Problem details.
Write out the text of each listing below with "PESTICIDES" swapped for "HERBICIDES" and nothing else altered. Leave the pictures out of your answer.

--------------------------------------------------

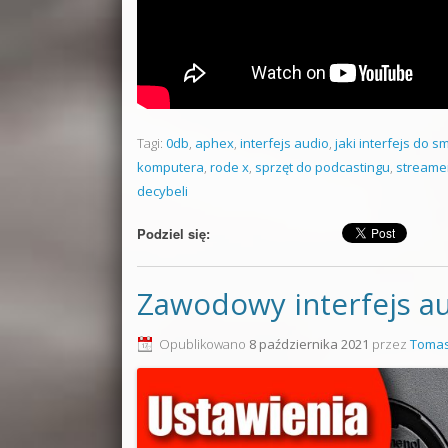
Tagi:
0db
,
aphex
,
interfejs audio
,
jaki interfejs do s
komputera
,
rode x
,
sprzęt do podcastingu
,
streame
decybeli
Podziel się:
Zawodowy interfejs a
Opublikowano
8 października 2021
przez
Tomas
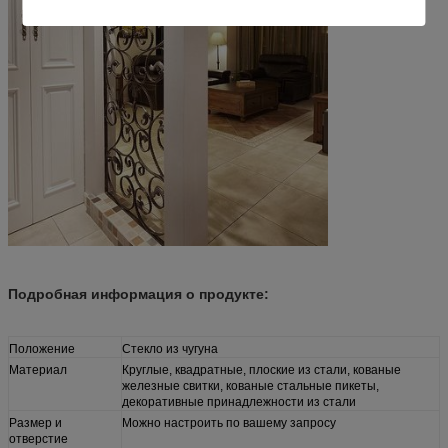
Подробная информация о продукте:
Положение
Стекло из чугуна
Материал
Круглые, квадратные, плоские из стали, кованые
железные свитки, кованые стальные пикеты,
декоративные принадлежности из стали
Размер и
Можно настроить по вашему запросу
отверстие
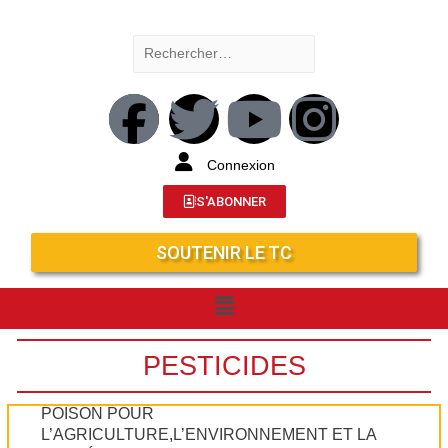
Connexion
S'ABONNER
SOUTENIR LE TC
PESTICIDES
POISON POUR
L’AGRICULTURE,L’ENVIRONNEMENT ET LA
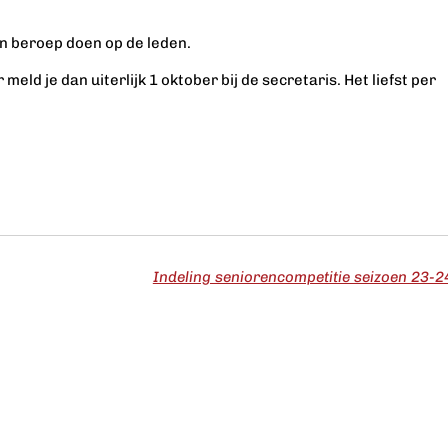
en beroep doen op de leden.
ld je dan uiterlijk 1 oktober bij de secretaris. Het liefst per
Indeling seniorencompetitie seizoen 23-2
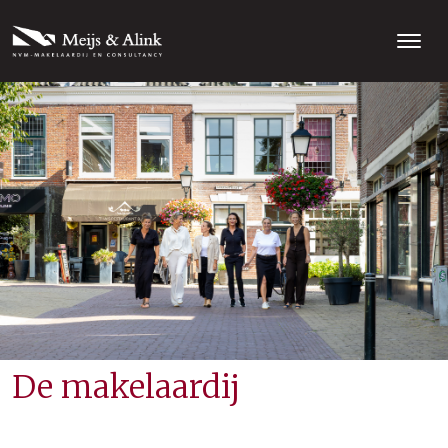
De makelaardij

--------------------------------------------------

Exercise solution.
Tagi:
0db
,
aphex
,
interfejs audio
,
jaki interfejs do s
komputera
,
rode x
,
sprzęt do podcastingu
,
streame
decybeli
Podziel się:
Zawodowy interfejs a
Opublikowano
8 października 2021
przez
Tomas
Подробная информация о продукте:
Положение
Стекло из чугуна
Материал
Круглые, квадратные, плоские из стали, кованые
железные свитки, кованые стальные пикеты,
декоративные принадлежности из стали
Размер и
Можно настроить по вашему запросу
отверстие
Connexion
S'ABONNER
SOUTENIR LE TC
HERBICIDES
POISON POUR
L’AGRICULTURE,L’ENVIRONNEMENT ET LA
en beroep doen op de leden.
ld je dan uiterlijk 1 oktober bij de secretaris. Het liefst per
Indeling seniorencompetitie seizoen 23-2
De makelaardij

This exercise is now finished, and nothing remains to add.